Microscale Thermophoresis (MST) is a powerful new technology for quantifying biomolecular interactions in a few microliter solution. The MST method is based on thermophoresis, the directed movement of molecules in a temperature gradient, which strongly depends on a variety of molecular properties such as size, charge, hydration shell or conformation. Virtually any molecule can be analysed. The thermophoresis is detected and quantified using either covalently attached or intrinsic fluorophores. For example, the thermophoresis of a protein typically differs significantly from the thermophoresis of a protein–ligand complex due to binding-induced changes in size, charge and solvation energy. For deriving binding constants, multiple capillaries with constant concentrations of protein and increasing concentration of ligand are scanned consecutively and thermophoresis is detected. The analysis software is used to plot and fit the change in thermophoresis to yield a Kd. This technology has several advantages over other standard techniques to analyse interactions, such as surface plasmon resonance (SPR) and isothermal microcalorimetry (ITC). It can measure affinities in free solution without surface immobilisation with low sample consumption and within sub-nM to mM range. Experiments can be carried out with a broad range of solution conditions, including detergent mixtures and complex bioliquids.

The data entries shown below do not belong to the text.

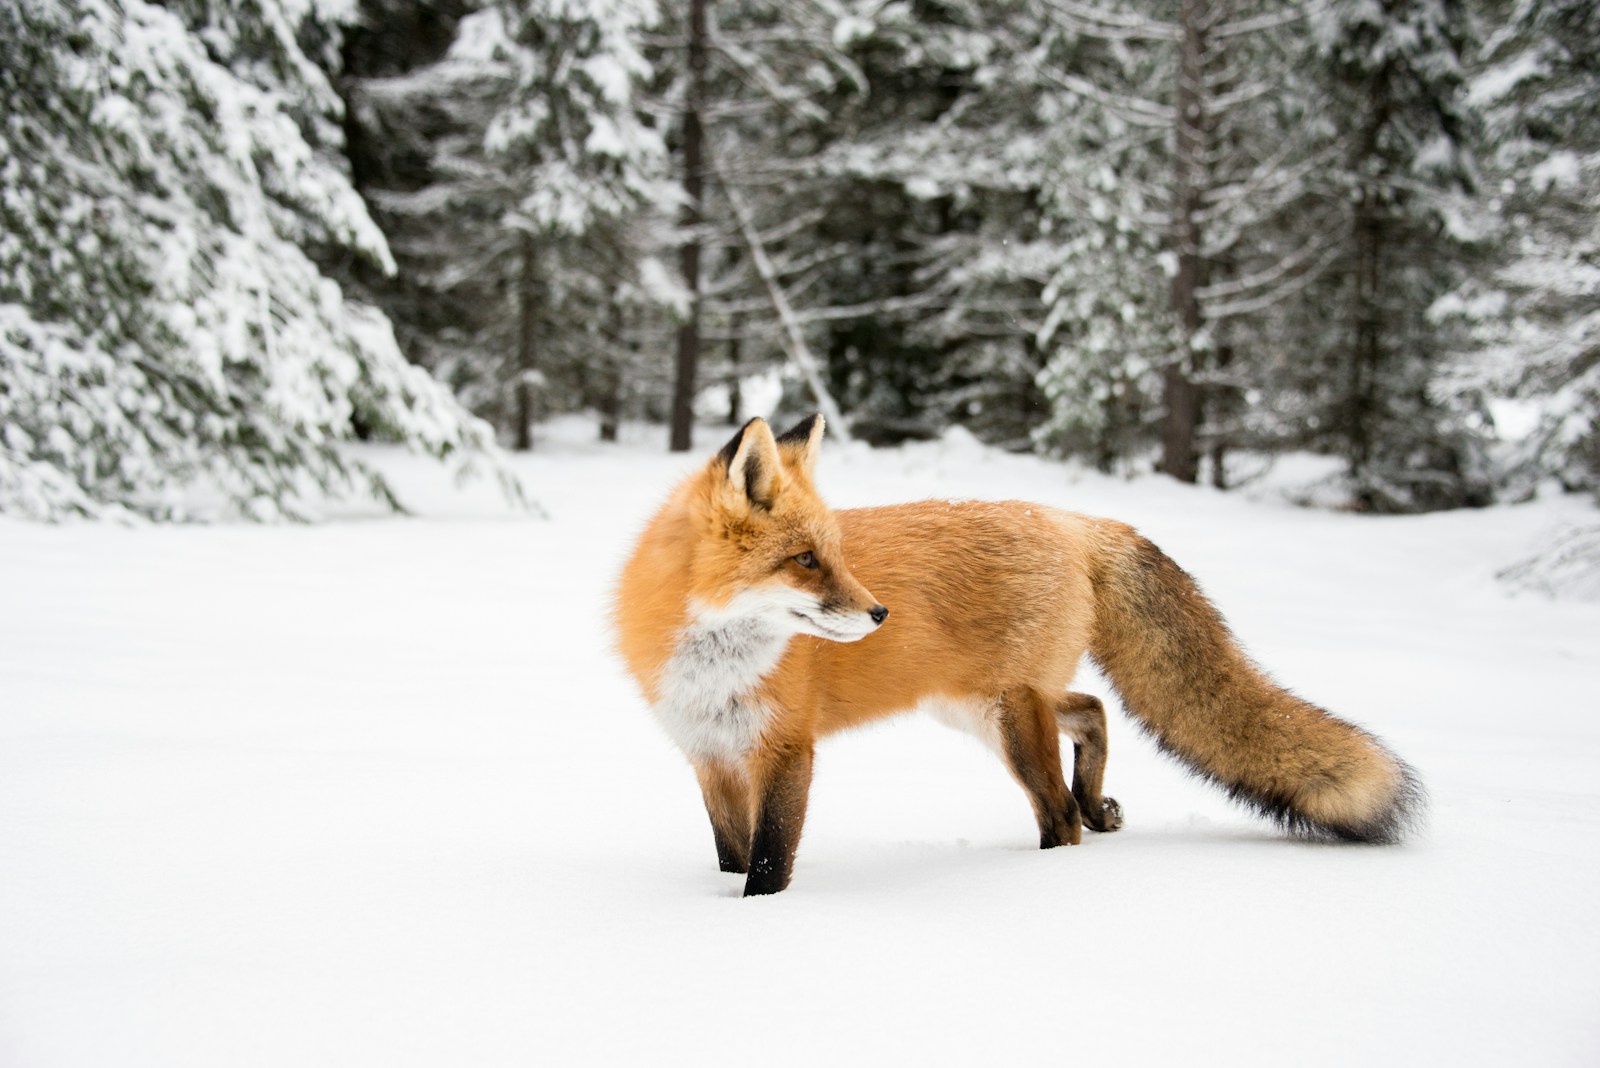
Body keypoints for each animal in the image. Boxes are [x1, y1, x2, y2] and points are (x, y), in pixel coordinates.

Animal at [611, 412, 1427, 895]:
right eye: (806, 561)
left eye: (834, 555)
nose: (879, 613)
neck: (716, 666)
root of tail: (1072, 520)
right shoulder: (710, 756)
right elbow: (730, 852)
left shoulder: (786, 751)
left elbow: (769, 861)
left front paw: (757, 921)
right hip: (980, 706)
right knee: (1093, 710)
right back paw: (1098, 804)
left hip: (1008, 717)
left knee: (1059, 812)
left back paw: (1045, 870)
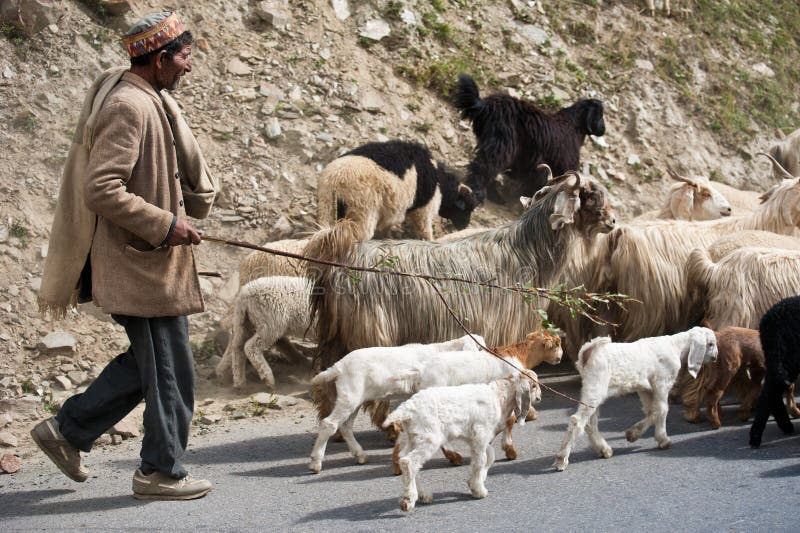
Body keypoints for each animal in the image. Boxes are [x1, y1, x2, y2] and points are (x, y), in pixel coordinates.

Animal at [384, 372, 540, 510]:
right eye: (533, 386)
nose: (539, 397)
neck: (498, 395)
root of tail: (408, 408)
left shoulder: (476, 440)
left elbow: (489, 456)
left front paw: (476, 481)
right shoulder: (480, 436)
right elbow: (480, 461)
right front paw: (479, 490)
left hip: (412, 439)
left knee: (406, 460)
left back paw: (423, 495)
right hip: (429, 439)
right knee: (408, 462)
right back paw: (408, 500)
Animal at [454, 72, 604, 202]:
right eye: (600, 114)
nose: (603, 130)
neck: (573, 126)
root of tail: (484, 105)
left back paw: (495, 196)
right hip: (501, 146)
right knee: (483, 167)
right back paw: (479, 193)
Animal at [556, 326, 720, 472]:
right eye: (710, 344)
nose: (715, 357)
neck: (676, 346)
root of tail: (588, 352)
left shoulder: (645, 389)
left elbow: (651, 411)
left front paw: (634, 434)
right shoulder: (662, 383)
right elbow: (662, 410)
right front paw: (661, 439)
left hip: (593, 391)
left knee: (590, 422)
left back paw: (604, 449)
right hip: (596, 386)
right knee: (577, 421)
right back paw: (561, 459)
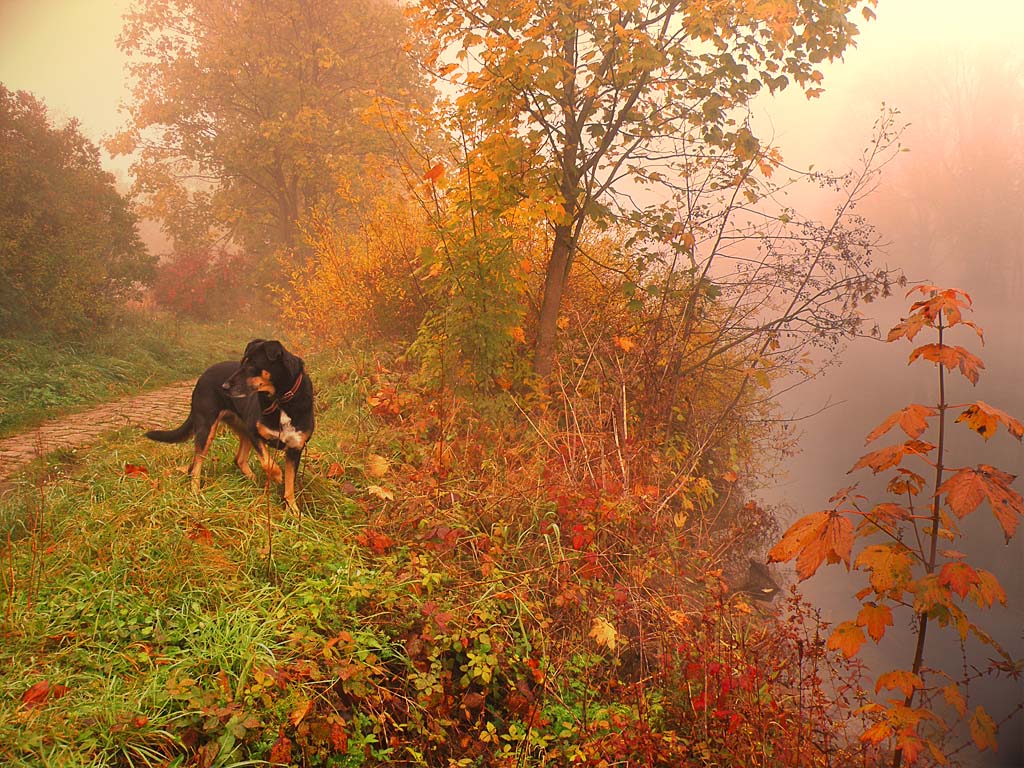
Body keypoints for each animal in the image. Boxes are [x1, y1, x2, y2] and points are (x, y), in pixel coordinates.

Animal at [144, 337, 311, 507]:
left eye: (251, 366)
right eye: (242, 363)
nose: (224, 386)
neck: (280, 400)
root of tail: (203, 375)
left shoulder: (295, 448)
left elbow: (289, 486)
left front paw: (293, 510)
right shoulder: (254, 433)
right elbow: (268, 464)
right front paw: (277, 476)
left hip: (241, 430)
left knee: (239, 460)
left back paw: (253, 483)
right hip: (207, 429)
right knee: (196, 466)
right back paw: (196, 493)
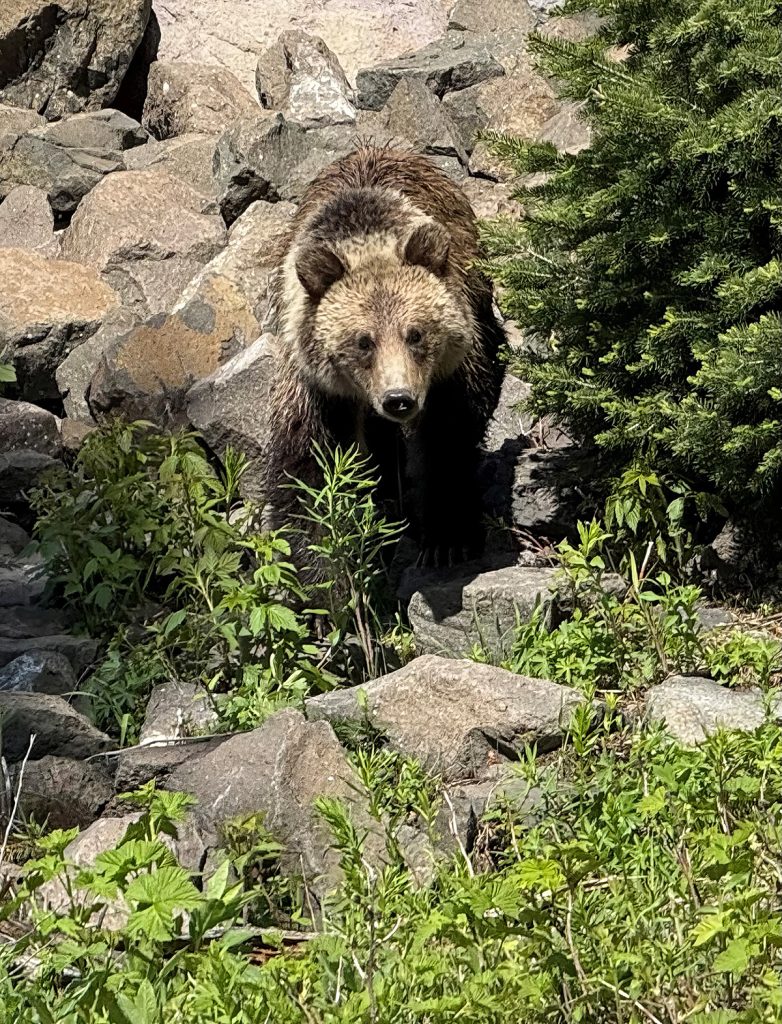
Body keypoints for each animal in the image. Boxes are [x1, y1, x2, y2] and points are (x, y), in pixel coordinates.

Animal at [263, 144, 507, 570]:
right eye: (364, 341)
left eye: (416, 333)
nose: (398, 399)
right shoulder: (318, 388)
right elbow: (310, 468)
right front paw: (328, 564)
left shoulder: (451, 370)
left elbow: (448, 437)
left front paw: (447, 539)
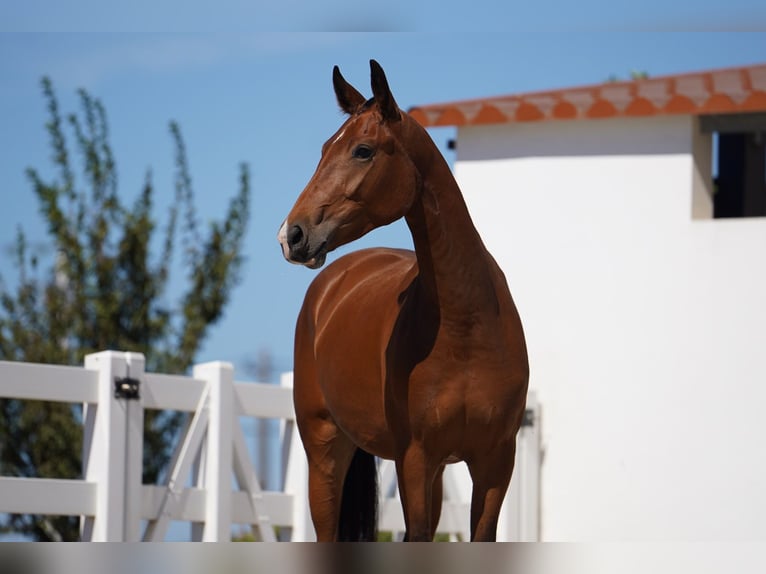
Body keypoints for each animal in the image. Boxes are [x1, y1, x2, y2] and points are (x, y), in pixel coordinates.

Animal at [280, 63, 532, 544]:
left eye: (362, 150)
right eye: (323, 149)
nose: (292, 234)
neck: (467, 326)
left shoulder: (496, 463)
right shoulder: (415, 459)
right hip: (324, 451)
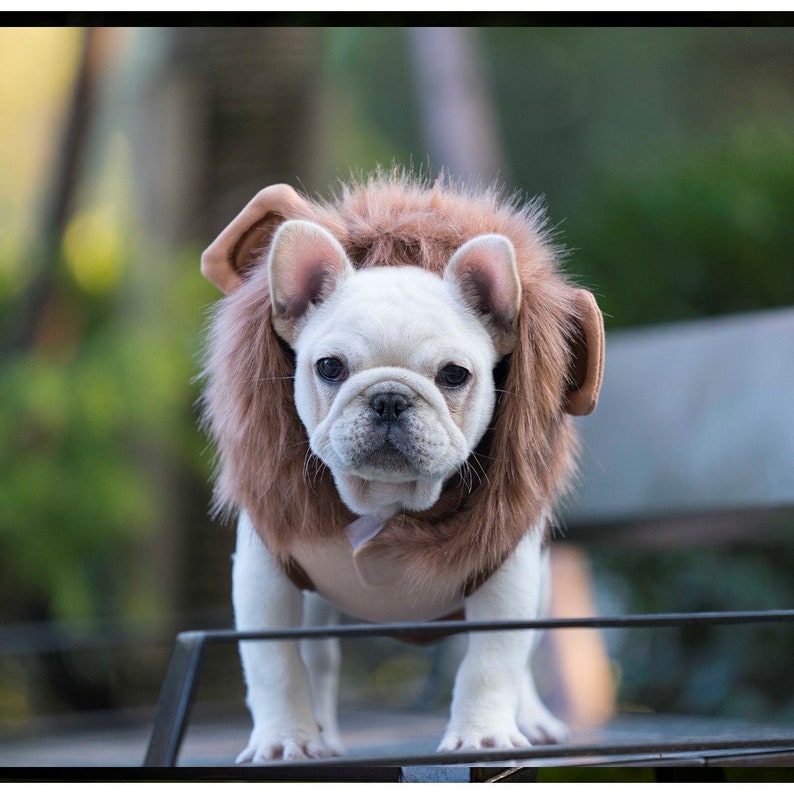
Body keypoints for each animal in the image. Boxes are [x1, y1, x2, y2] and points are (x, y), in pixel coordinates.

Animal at [198, 170, 600, 756]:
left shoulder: (506, 574)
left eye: (454, 375)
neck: (387, 501)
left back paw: (532, 720)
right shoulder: (265, 574)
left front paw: (482, 736)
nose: (388, 398)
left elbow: (493, 660)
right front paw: (285, 741)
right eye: (330, 367)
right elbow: (274, 663)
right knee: (317, 658)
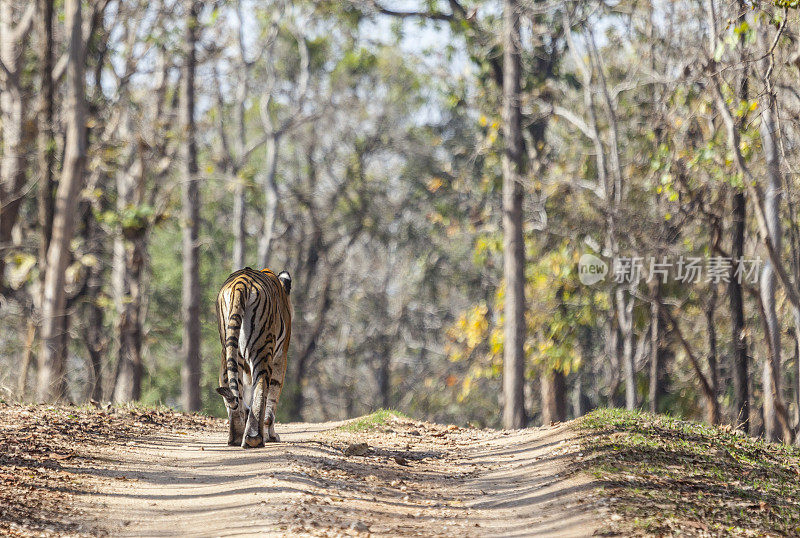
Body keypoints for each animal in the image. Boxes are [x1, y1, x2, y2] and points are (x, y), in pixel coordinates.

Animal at [214, 266, 292, 446]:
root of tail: (241, 283)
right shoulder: (281, 357)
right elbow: (273, 395)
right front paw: (272, 435)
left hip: (228, 349)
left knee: (230, 385)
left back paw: (236, 436)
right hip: (263, 348)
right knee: (262, 385)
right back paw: (254, 438)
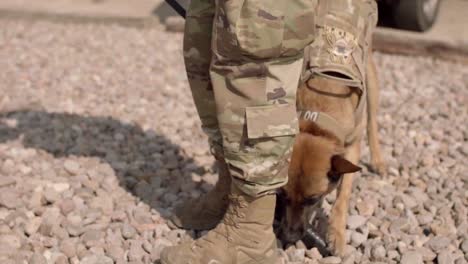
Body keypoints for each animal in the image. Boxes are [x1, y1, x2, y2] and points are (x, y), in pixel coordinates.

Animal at [276, 54, 386, 256]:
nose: (290, 237)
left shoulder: (351, 147)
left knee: (372, 122)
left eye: (313, 199)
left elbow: (343, 195)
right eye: (282, 195)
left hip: (371, 78)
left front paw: (336, 233)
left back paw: (378, 161)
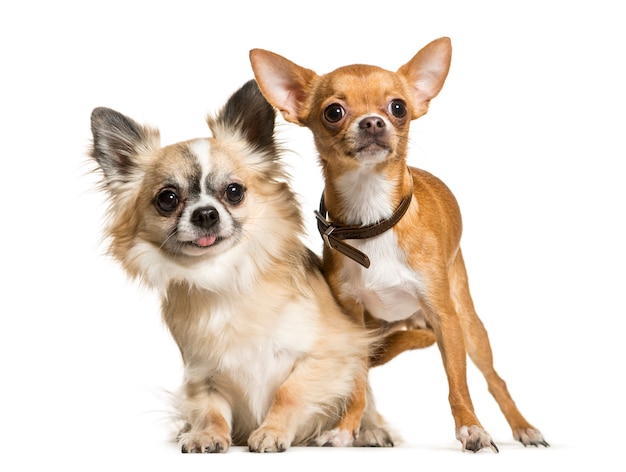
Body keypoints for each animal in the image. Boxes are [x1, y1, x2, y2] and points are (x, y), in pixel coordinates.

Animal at [249, 37, 544, 454]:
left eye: (398, 107)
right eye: (333, 112)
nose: (373, 121)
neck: (373, 220)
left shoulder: (444, 318)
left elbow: (458, 384)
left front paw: (472, 429)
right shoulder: (352, 319)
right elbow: (356, 383)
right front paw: (344, 430)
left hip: (468, 322)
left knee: (494, 379)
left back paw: (524, 428)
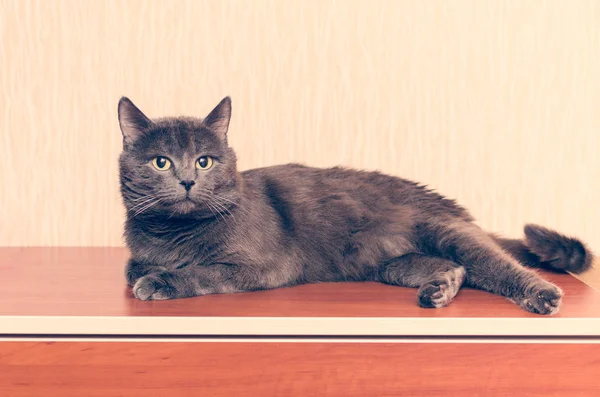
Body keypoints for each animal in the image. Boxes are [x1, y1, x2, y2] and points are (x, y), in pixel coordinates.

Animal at [119, 95, 592, 312]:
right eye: (161, 162)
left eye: (204, 161)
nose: (186, 180)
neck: (173, 232)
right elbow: (132, 266)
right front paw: (150, 270)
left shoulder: (263, 265)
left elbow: (204, 270)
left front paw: (162, 280)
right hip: (389, 263)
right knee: (455, 266)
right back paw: (438, 289)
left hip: (444, 230)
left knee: (495, 263)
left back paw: (542, 295)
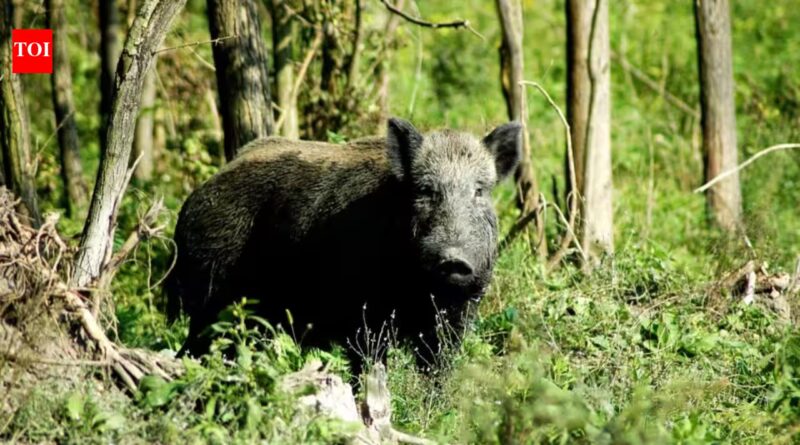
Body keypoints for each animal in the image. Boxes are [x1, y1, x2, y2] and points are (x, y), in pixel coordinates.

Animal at [166, 118, 522, 369]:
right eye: (425, 190)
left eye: (479, 191)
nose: (453, 259)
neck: (419, 289)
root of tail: (190, 202)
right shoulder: (365, 315)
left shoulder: (457, 314)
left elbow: (438, 370)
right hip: (210, 292)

The availability in Instruct of the most advanced instruments for Multi Angle Dynamic Light Scattering (MALS) combined quasi-elastic light scattering (QELS) detectors allows the user to carry out a detailed biophysical characterisation of biomolecules in solution. The measure of the intensity of laser light, scattered at different angles by macromolecules passing through the flow cell and the analysis of the autocorrelation function of the laser light fluctuations allow the calculation of: the concentration of the biomolecules in solution, the molecular weight, the radius of gyration (rg), the translational diffusion coefficient (Dt) and the related hydrodynamic radius (rh). The technique is extremely sensitive and provides information on the shape and aggregation state of the biomolecules in solution.